Any despot, ecclesiastic or secular, requires not only the meekness but especially the gullibility of the society he would rule. And we are not one whit less gullible, credulous, or superstitious than any people of the past. The genius of this poem, and its play, lies in Connell's treatment of this matter of fact and fraud, of credulity and belief….
These poems [Notes from a Bottle Found on the Beach at Carmel and Points for a Compass Rose] are masterpieces. You could bend a lifetime of energy to their study, and have lived well. The fabric of their meaning is seamless, inexhaustible. I have not even mentioned, for instance, the staggering possibilities for a poetry of fact that Connell unfurls by using, without apology or explanation, the language of technical prose. It is almost as though, had his note-taker and speaker no recourse to these dry and cadenced prose measures, they would both lapse into glossolalia, into ecstatic tongues and fatidic howls.
Instead, their language is steely and bladelike; from both of its surfaces flickering lights gleam. Each page sheds insight on every other page; understanding snaps back and forth, tacking like a sloop up the long fjord of mystery. Thinking about these poems, one at a time or both together, is a sweet and lasting pleasure to the mind.
Annie Dillard, "Winter Melons," in Harper's (copyright © 1974, by Harper's Magazine, Inc.; reprinted from the January, 1974 issue of Harper's Magazine by permission of Annie Dillard), January, 1974, pp. 87, 88-9.
In Evan S. Connell's novels the characters, prudent and cautious folk with healthy talents for survival, walk into traps so interesting of prospect and so cleverly disguised that they seemed before they snapped shut to be the very plan of a successful life….
In "The Connoisseur" a well-to-do New York insurance man knows that he is moving toward a trap.
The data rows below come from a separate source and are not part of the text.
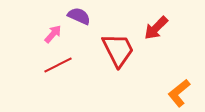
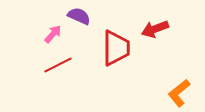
red arrow: moved 1 px left, 1 px down; rotated 24 degrees clockwise
red trapezoid: moved 2 px left, 2 px up; rotated 27 degrees clockwise
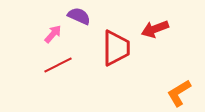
orange L-shape: rotated 8 degrees clockwise
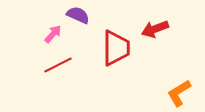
purple semicircle: moved 1 px left, 1 px up
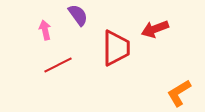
purple semicircle: rotated 30 degrees clockwise
pink arrow: moved 8 px left, 4 px up; rotated 54 degrees counterclockwise
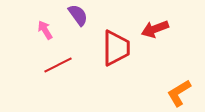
pink arrow: rotated 18 degrees counterclockwise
He has the native wit to elude 40 traps; naturally by the last page of this novel he is inextricably inside the trap he assiduously avoided. The plot is as delicious as that of a folktale or a detective story.
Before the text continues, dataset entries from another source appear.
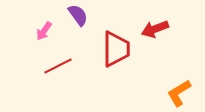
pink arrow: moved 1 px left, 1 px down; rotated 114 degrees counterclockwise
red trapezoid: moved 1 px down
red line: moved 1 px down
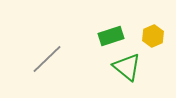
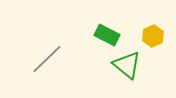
green rectangle: moved 4 px left, 1 px up; rotated 45 degrees clockwise
green triangle: moved 2 px up
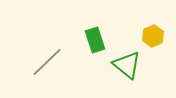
green rectangle: moved 12 px left, 5 px down; rotated 45 degrees clockwise
gray line: moved 3 px down
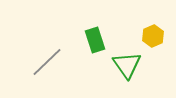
green triangle: rotated 16 degrees clockwise
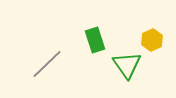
yellow hexagon: moved 1 px left, 4 px down
gray line: moved 2 px down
The trap is pre-Columbian Art [collected by] Muhlbach, our hero….
Mr. Connell, himself a connoisseur of the inner contradictions of Western capitalist civilization ("Notes From a Bottle Found on the Beach at Carmel" and "Points for a Compass Rose," two scrapbooks of learned indictment which for all their diligence are not nearly as powerful in meaning as his novels), is fascinated by (and fascinates us with) the encounter of an intelligent man, his imaginary nobody Muhlbach, with the shards of a civilization which European man once obliterated with fanatic thoroughness and is now interested in as so many knicknacks to squirrel away in a museum or private collection….
This is a deceptively short novel. Evan Connell has perfected a style that is all onwardness, losing no richness of detail to the fastness of his pace. Everything contributes to the total effect. The real hero of the novel is an idea. We watch it enter a man's mind and after much discomfort and hesitation root itself like a stubborn weed….
There is much more to this novel than I've been able to suggest. The wonderful problem of the relation of fake to original is a theme (and clue to the meaning of the book)…. In Mayan art there are probably more forgeries to admire with awe than real objects. Will it occur to Muhlbach in his trap that nothing, nothing at all, is what it seems?
Guy Davenport, "The Connoisseur," in The New York Times Book Review (© 1974 by The New York Times Company; reprinted by permission), September 1, 1974, p. 4.